**Lesetext**
========================================
Von Kerstin Gehrke Der Staatsanwalt kam ins Schwitzen. Für die Verlesung der Anklage brauchte er knapp eineinhalb Stunden.

Von Kerstin Gehrke

Der Staatsanwalt kam ins Schwitzen. Für die Verlesung der Anklage brauchte er knapp eineinhalb Stunden. Es sind fast 1000 Straftaten, um die es seit gestern im Prozess um Drogenhandel, Doping und Korruption innerhalb der Berliner Schutzpolizei geht. Zumindest für einen der Angeklagten gehörten kriminelle Machenschaften offenbar zum Alltag wie das Tragen der Uniform: Der 34-jährige Polizeimeister Karsten M., der in der Szene nur „Bullen-Kalle" genannt wurde, muss sich allein für 558 Taten verantworten.

Neben „Bullen-Kalle“ sitzen zwei weitere Polizisten auf der Anklagebank. Der 35-jährige Polizeiobermeister Uwe R. muss sich wie Karsten M. wegen Handels mit Drogen und verschreibungspflichtigen Arzneien, Bestechlichkeit, Verrat von Polizeigeheimnissen und Unterschlagung verantworten. Sie sollen gegen Drogen und Geld sogar Daten aus dem Polizeicomputer herausgegeben und 500 Schuss Munition vermarktet haben.
========================================
**Auszüge aus Datensätzen**
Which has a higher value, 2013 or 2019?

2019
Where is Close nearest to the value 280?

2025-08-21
========================================
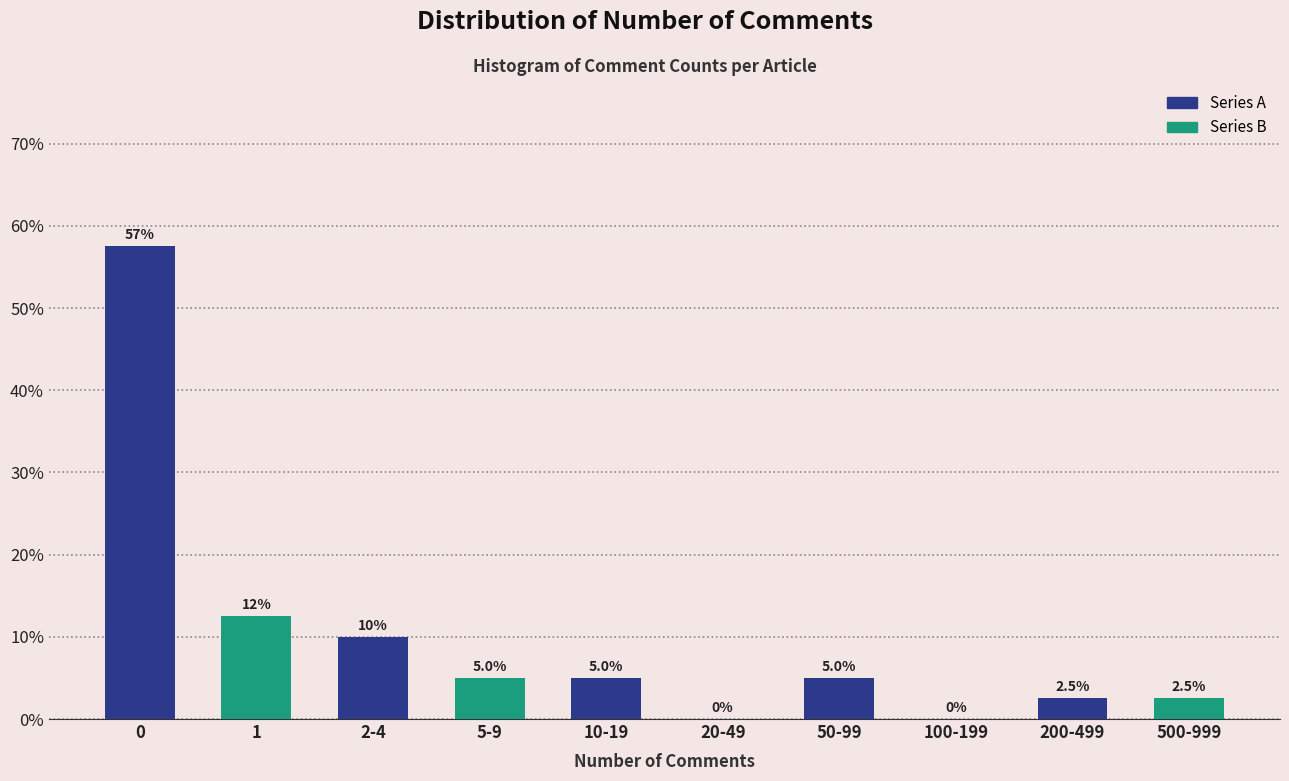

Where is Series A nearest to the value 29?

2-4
========================================
**Aufgabenstellung**
Schreib bitte den Bericht über den Polizeiprozess erneut ab, beginnend mit „Von Kerstin Gehrke Der“ und weiter bis einschließlich „558 Taten verantworten.“. Tausche dabei „Staatsanwalt“ gegen „Oberstaatsanwalt“ aus.

**Ergebnis**
Von Kerstin Gehrke Der Oberstaatsanwalt kam ins Schwitzen. Für die Verlesung der Anklage brauchte er knapp eineinhalb Stunden.

Von Kerstin Gehrke

Der Oberstaatsanwalt kam ins Schwitzen. Für die Verlesung der Anklage brauchte er knapp eineinhalb Stunden. Es sind fast 1000 Straftaten, um die es seit gestern im Prozess um Drogenhandel, Doping und Korruption innerhalb der Berliner Schutzpolizei geht. Zumindest für einen der Angeklagten gehörten kriminelle Machenschaften offenbar zum Alltag wie das Tragen der Uniform: Der 34-jährige Polizeimeister Karsten M., der in der Szene nur „Bullen-Kalle" genannt wurde, muss sich allein für 558 Taten verantworten.